Q.) Construct a leap tree for the following nodes: 8, 15, 24, 48, 3, 12, 18, 32, 54, 11, 6
Subject: data structures

Creating a Leap Tree from the Given Nodes

Constructing a leap tree involves organizing the given nodes into a hierarchical structure that resembles a tree, with each level representing a specific distance or "leap" from the root node. The leap tree is built in the following manner:

Step 1: Identify Nodes and Their Levels

Start by identifying the nodes and assigning them to different levels based on their values. In this case, the given nodes are:

Nodes: 8, 15, 24, 48, 3, 12, 18, 32, 54, 11, 6

Assign them to levels according to the following rule:

Level 0: Root node (the largest node)
Level 1: Nodes that differ from the root by a factor of 2
Level 2: Nodes that differ from Level 1 nodes by a factor of 2, and so on.

Node	Level
48	0 (Root)
24, 32	1
12, 15, 18, 54	2
6, 8, 11, 3	3

Step 2: Organize Nodes into a Tree Structure

Arrange the nodes into a tree structure, with the root at the top and subsequent levels below it. The arrangement should follow the parent-child relationship, where nodes at a lower level are connected to their parent node at a higher level.

               48 (Level 0)
             /      \
            24 (L1)   32 (L1)
           /    \    /   \
          12 (L2) 15 (L2) 18 (L2) 54 (L2)
         /  \   /   / \   / \   /  \
        6 (L3) 8 (L3) 3 (L3) 11 (L3)

Step 3: Connect Nodes with Leaps

The concept of leaps comes into play when moving from one node to another. Leaps represent the difference between nodes at different levels. Specifically, a leap from a node at level $i$ to a node at level $j$ is calculated as follows:

$$ Leap = 2^{j-i} $$

For example, the leap from node 24 (Level 1) to node 12 (Level 2) is calculated as:

$$ Leap = 2^{2-1} = 2^1 = 2 $$

This means that node 12 is obtained by multiplying node 24 by 2. Similarly, leaps can be calculated for other pairs of nodes.
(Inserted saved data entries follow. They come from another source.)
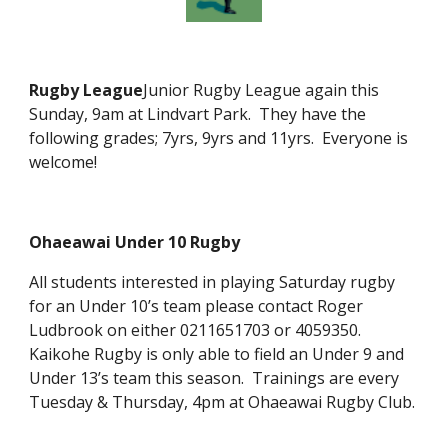
Rugby League
Junior Rugby League again this
Sunday, 9am at Lindvart Park. They have the
following grades; 7yrs, 9yrs and 11yrs. Everyone is
welcome!
Ohaeawai Under 10 Rugby
All students interested in playing Saturday rugby
for an Under 10’s team please contact Roger
Ludbrook on either 0211651703 or 4059350.
Kaikohe Rugby is only able to field an Under 9 and
Under 13’s team this season. Trainings are every
Tuesday & Thursday, 4pm at Ohaeawai Rugby Club.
Complete Leap Tree Structure

The final leap tree structure, including the leaps, is illustrated below:

               48 (Level 0)
             /      \
            24 (L1)   32 (L1)
          /    \    /   \       
         12 (L2) 15 (L2) 18 (L2) 54 (L2)   
        /  \   /   / \   / \   /  \
       6 (L3) 8 (L3) 3 (L3) 11 (L3)

Leaps:
- Leap from 48 to 24 or 32: 2
- Leap from 24 to 12 or 15: 2
- Leap from 32 to 18 or 54: 2
- Leap from 12 to 6 or 8: 2
- Leap from 15 to 3 or 11: 2
- Leap from 18 to 6 or 11: 2
- Leap from 54 to 6 or 8: 2

This leap tree efficiently organizes the given nodes into a hierarchical structure, facilitating efficient searching and traversal operations.